A glancing blow (チップ chippu, chip), known in Super Smash Bros. Melee as a phantom hit, is the result of a hitbox making insufficient contact with a damageable object - that is, the attack's hitbox does not connect deep enough into the target's hurtbox to be considered a solid hit. Glancing blows are rather rare and almost always accidental.
In Melee, glancing blows were commonly called "phantom hits", as they weren't given an official name until Super Smash Bros. Brawl. Such hits occur when a hitbox connects less than 0.01 units through a hurtbox and do half damage with no knockback or flinching, with the attacker not subjected to any freeze frames (but the defender is). There is nothing indicating that a glancing blow was made and the damage dealt by a phantom hit is not applied until the defender's freeze frames run out, allowing the move a chance to connect fully on a later freeze frame. A phantom hit does not count as hitting the target, so this behaviour can cause the move to hit twice (once with the phantom hit and again with the proper hit) if full contact is made after freeze frames have ended and phantom hit damage has been applied - this requires the move to have a hitbox that lasts longer than the freeze frames it applies. It is possible to SDI during the hitlag, but only if already in a knockback action from being hit with something else. Phantom hits can never be ASDIed. It is unknown whether they count in the stale moves queue, though it is likely they do not.

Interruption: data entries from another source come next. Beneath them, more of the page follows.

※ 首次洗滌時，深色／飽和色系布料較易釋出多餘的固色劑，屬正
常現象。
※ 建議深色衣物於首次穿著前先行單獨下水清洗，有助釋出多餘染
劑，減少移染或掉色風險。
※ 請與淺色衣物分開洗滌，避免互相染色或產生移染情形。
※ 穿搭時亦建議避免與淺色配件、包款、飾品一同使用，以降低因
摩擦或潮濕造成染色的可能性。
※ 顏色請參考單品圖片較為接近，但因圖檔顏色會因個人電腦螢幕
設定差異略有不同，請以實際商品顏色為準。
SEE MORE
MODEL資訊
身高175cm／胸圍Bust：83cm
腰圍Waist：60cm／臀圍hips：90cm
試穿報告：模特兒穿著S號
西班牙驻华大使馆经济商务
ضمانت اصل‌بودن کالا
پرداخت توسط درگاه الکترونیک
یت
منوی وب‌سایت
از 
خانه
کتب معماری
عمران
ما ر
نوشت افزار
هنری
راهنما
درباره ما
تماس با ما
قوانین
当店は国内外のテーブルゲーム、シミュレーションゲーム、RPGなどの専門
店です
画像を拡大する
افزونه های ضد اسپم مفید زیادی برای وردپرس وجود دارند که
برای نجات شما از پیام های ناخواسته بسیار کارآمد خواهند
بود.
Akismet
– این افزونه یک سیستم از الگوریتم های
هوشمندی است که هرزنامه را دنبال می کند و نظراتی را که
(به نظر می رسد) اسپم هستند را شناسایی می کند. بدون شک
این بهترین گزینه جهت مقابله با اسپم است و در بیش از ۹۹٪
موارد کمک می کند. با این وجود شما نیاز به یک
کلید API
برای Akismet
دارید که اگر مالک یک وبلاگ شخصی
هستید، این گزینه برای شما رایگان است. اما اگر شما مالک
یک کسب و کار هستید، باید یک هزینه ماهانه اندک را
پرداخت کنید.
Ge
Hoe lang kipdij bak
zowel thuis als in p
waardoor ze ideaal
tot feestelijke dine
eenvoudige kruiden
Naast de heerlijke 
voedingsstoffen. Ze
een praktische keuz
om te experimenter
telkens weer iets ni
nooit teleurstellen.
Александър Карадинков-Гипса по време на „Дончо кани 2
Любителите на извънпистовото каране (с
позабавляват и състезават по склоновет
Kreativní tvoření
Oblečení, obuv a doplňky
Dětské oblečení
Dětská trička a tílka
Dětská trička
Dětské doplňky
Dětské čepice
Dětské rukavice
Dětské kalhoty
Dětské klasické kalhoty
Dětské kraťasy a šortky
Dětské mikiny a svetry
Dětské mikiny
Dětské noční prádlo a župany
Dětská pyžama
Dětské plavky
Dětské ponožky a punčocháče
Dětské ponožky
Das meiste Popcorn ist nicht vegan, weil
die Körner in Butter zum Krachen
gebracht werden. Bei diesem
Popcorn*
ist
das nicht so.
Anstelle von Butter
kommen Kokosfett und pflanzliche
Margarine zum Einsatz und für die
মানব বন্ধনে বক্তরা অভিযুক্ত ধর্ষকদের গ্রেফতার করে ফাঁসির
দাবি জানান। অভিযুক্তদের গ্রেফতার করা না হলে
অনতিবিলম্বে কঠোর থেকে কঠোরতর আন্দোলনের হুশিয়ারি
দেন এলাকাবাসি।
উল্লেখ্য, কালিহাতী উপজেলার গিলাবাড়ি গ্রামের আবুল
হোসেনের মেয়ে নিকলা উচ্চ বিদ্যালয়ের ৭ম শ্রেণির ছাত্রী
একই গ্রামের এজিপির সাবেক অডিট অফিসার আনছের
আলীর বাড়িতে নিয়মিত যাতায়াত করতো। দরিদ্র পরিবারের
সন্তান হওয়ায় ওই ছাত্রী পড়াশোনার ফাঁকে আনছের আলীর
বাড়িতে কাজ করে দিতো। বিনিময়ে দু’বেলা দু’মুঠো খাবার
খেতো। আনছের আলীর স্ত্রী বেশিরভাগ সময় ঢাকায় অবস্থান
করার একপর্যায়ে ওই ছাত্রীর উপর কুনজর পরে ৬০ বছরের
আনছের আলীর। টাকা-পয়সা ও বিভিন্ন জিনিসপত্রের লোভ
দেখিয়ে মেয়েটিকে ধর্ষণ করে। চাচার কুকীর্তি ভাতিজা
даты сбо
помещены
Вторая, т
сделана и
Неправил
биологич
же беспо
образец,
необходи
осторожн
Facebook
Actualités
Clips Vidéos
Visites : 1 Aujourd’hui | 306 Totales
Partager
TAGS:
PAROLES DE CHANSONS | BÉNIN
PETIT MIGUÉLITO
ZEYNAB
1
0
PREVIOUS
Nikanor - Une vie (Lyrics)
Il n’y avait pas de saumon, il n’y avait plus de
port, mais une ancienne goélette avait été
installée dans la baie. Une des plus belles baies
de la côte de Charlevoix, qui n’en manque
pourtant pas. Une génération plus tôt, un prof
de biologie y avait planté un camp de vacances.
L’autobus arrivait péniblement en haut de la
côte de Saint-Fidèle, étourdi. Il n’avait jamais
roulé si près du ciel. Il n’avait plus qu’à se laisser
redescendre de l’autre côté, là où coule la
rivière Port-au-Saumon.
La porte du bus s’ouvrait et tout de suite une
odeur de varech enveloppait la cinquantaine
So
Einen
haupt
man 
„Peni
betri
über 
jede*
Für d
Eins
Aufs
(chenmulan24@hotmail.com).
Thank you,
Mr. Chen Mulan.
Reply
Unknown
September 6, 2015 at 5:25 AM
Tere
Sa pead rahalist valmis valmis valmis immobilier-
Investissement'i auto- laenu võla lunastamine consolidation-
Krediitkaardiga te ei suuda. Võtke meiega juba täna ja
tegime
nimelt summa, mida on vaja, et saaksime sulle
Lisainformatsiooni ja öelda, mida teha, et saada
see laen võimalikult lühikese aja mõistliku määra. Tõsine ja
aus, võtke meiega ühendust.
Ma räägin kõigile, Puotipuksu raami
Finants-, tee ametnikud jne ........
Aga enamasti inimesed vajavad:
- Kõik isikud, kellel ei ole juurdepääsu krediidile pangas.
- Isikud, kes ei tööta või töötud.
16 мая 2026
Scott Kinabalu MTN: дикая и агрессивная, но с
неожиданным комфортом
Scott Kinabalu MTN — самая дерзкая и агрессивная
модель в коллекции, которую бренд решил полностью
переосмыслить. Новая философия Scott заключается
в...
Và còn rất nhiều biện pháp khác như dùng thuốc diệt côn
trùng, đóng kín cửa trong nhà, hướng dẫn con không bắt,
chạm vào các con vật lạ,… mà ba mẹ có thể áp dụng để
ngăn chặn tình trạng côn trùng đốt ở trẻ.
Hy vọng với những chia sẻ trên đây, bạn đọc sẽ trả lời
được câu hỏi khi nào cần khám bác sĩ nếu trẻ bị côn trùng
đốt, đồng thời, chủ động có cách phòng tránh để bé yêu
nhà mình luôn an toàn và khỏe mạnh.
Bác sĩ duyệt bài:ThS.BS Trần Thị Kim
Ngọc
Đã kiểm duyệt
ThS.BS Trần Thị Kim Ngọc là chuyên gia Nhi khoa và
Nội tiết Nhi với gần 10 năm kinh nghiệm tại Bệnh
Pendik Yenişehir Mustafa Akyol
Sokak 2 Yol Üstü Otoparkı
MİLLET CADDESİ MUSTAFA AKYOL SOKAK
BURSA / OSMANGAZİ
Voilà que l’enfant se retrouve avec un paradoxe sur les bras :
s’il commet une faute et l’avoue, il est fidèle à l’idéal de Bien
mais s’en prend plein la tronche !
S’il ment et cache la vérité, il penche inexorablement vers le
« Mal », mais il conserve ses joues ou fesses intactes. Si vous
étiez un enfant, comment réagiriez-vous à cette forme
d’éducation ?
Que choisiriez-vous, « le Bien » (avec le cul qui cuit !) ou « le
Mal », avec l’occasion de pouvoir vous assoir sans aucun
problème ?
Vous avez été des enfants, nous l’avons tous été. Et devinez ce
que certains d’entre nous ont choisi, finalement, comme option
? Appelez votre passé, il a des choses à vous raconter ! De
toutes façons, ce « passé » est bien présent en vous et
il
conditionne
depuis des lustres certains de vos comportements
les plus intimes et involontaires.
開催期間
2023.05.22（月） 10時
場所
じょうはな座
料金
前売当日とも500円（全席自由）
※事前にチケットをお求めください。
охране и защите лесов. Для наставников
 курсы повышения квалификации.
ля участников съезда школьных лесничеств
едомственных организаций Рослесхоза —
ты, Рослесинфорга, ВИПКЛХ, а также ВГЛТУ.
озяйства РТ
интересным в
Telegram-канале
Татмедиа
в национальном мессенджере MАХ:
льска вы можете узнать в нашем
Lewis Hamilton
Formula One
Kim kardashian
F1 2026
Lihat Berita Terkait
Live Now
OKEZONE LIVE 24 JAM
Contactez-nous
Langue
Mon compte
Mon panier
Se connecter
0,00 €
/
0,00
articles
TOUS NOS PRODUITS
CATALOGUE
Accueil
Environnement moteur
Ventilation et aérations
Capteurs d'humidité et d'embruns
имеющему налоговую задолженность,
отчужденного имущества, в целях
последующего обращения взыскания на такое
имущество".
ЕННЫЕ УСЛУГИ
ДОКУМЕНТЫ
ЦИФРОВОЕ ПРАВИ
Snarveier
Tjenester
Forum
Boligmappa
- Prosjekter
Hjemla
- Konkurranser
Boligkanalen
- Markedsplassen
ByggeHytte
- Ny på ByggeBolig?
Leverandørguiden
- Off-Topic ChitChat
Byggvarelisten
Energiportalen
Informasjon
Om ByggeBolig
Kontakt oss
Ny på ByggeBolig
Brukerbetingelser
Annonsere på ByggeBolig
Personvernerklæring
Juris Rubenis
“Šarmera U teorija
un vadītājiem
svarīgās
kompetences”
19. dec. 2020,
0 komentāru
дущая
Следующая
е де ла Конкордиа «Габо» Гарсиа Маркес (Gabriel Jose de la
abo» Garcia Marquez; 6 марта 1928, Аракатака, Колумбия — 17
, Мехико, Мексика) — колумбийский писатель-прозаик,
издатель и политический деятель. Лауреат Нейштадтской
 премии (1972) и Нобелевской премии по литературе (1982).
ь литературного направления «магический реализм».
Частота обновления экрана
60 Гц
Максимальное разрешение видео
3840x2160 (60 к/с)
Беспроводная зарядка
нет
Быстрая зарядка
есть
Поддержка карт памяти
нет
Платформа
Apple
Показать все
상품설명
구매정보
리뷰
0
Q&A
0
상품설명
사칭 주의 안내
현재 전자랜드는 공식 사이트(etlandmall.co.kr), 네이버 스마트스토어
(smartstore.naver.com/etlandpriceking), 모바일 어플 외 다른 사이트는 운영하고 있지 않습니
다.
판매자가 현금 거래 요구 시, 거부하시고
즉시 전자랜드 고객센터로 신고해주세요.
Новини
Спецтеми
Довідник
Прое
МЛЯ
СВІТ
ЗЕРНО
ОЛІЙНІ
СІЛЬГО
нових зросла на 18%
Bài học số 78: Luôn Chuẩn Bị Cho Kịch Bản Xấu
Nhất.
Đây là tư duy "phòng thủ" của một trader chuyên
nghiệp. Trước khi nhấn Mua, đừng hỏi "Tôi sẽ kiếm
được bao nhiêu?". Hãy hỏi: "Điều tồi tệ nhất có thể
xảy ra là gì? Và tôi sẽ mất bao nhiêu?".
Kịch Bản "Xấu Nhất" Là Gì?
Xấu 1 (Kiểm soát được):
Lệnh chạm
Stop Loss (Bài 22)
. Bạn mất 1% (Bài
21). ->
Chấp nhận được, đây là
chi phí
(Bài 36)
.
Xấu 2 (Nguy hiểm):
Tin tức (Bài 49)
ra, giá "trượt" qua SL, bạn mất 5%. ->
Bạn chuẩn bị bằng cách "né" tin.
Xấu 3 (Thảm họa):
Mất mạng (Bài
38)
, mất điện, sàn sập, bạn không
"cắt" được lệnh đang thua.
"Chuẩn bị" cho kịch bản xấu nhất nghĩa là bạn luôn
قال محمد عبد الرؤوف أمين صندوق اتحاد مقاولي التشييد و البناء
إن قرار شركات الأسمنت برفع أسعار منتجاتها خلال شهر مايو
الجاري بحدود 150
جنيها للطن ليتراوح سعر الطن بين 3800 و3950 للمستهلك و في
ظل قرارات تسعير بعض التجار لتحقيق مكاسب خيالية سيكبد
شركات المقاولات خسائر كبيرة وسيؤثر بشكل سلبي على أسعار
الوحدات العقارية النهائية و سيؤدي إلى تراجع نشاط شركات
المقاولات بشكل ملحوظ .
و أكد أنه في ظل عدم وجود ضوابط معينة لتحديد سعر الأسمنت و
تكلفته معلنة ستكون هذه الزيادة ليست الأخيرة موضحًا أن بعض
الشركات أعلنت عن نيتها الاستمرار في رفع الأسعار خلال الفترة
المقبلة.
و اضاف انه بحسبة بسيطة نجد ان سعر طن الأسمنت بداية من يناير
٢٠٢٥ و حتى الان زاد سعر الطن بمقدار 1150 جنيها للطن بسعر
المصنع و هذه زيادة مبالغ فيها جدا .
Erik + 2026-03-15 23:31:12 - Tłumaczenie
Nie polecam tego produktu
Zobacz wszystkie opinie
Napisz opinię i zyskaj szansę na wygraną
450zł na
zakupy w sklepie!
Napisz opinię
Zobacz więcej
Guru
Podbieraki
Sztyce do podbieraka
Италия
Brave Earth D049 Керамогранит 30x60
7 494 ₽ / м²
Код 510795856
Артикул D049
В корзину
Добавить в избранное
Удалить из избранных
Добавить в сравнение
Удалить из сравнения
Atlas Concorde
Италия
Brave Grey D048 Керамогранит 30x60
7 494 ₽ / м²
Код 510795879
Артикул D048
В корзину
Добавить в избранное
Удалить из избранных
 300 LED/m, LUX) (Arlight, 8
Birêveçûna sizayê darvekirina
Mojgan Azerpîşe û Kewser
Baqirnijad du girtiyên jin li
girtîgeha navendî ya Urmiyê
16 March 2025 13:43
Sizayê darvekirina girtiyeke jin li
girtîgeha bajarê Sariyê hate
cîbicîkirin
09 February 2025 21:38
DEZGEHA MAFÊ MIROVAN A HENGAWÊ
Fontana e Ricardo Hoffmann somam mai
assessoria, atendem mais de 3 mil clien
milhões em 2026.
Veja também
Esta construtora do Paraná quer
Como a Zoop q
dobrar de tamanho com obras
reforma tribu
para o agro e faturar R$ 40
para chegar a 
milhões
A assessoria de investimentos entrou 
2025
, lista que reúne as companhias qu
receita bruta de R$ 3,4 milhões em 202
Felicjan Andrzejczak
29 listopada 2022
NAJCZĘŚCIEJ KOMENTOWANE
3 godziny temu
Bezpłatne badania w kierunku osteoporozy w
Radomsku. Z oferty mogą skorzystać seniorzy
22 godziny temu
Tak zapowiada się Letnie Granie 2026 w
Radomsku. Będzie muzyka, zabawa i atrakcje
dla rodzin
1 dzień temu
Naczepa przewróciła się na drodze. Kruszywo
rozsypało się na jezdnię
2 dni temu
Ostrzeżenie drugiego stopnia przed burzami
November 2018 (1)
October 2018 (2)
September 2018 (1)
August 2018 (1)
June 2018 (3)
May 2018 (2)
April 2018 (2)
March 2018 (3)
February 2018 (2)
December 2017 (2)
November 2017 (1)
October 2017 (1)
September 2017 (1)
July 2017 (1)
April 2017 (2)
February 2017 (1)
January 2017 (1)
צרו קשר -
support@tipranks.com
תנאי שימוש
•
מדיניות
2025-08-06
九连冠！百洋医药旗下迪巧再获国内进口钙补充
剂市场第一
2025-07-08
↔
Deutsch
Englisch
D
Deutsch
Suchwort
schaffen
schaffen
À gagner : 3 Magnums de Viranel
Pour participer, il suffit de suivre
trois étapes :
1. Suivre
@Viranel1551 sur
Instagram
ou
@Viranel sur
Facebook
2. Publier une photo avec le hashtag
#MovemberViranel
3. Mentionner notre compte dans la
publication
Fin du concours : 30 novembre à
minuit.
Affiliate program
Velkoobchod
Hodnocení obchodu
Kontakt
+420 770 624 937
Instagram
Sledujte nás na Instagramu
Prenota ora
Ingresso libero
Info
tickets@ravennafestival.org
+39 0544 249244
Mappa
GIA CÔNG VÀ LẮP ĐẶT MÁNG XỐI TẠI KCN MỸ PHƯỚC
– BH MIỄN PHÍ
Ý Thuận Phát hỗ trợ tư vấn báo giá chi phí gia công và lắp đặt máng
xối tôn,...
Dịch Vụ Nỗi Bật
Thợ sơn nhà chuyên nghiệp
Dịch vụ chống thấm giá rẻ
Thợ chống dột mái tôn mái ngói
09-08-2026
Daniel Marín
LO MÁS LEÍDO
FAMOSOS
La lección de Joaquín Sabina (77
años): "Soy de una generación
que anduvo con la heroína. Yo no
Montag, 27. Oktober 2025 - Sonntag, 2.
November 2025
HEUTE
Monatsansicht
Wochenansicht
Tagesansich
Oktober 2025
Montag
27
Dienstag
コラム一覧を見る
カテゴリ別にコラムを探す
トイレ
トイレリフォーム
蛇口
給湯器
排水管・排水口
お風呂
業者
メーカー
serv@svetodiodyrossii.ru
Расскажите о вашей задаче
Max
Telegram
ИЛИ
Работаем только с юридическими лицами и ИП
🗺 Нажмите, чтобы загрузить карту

Some characters with enough multi-frame attacks happen to benefit from a glancing blow. Examples (in Melee) include Link's up special, as well as his, Young Link (to a lesser extent), Captain Falcon, Sheik, Marth, Roy, Mario, Luigi, Dr. Mario, and Bowser's down smashes.
In Brawl, glancing blows now occur when hitboxes connect less than 0.1 units through a hurtbox, happening far more easily than in Melee, and make a very quiet "chik" sound as well as producing small orange sparks. They also deal no damage at all and do not produce freeze frames for the defender; this removes the double-hit effects that Melee had. As the "chik" and sparks occur on the first frame of the hit, it is now possible to see an attack have a glancing blow on one frame and a solid connection on the next (as opposed to Melee, where this was undetectable at game speed).
Glancing blows are rare and difficult to intentionally achieve, simply because the required circumstances (a hitbox and a hurtbox being an extremely precise distance from one another) are correspondingly rare. As such, they are generally seen as an unlucky accident. However, some characters are set up for a glancing blow when on the Online Practice Stage; Jigglypuff starts exactly the right distance away from the Sandbag to achieve a glancing blow with the first hit of its standard attack (jab) or the third "hit" of Sing; and one of Kirby's down tilts will put him exactly the right distance away from the Sandbag so that a repeat will result in a glancing blow. Other moves, such as Luigi's down tilt and Lucas's up smash, will result in a glancing blow as well.
Despite extreme difficulty in forcing glancing blows, there exist multiple TAS videos of Melee that are composed almost entirely of glancing blows; such videos are generally used to demonstrate one's skill at TAS.
Glancing blows are believed to not exist in the original Super Smash Bros., due to a lack of evidence combined with how it uses cubes for attack physics instead of spheres. It is also believed that glancing blows only occur between hitboxes and hurtboxes, and not between hitboxes and reflectors or absorbers.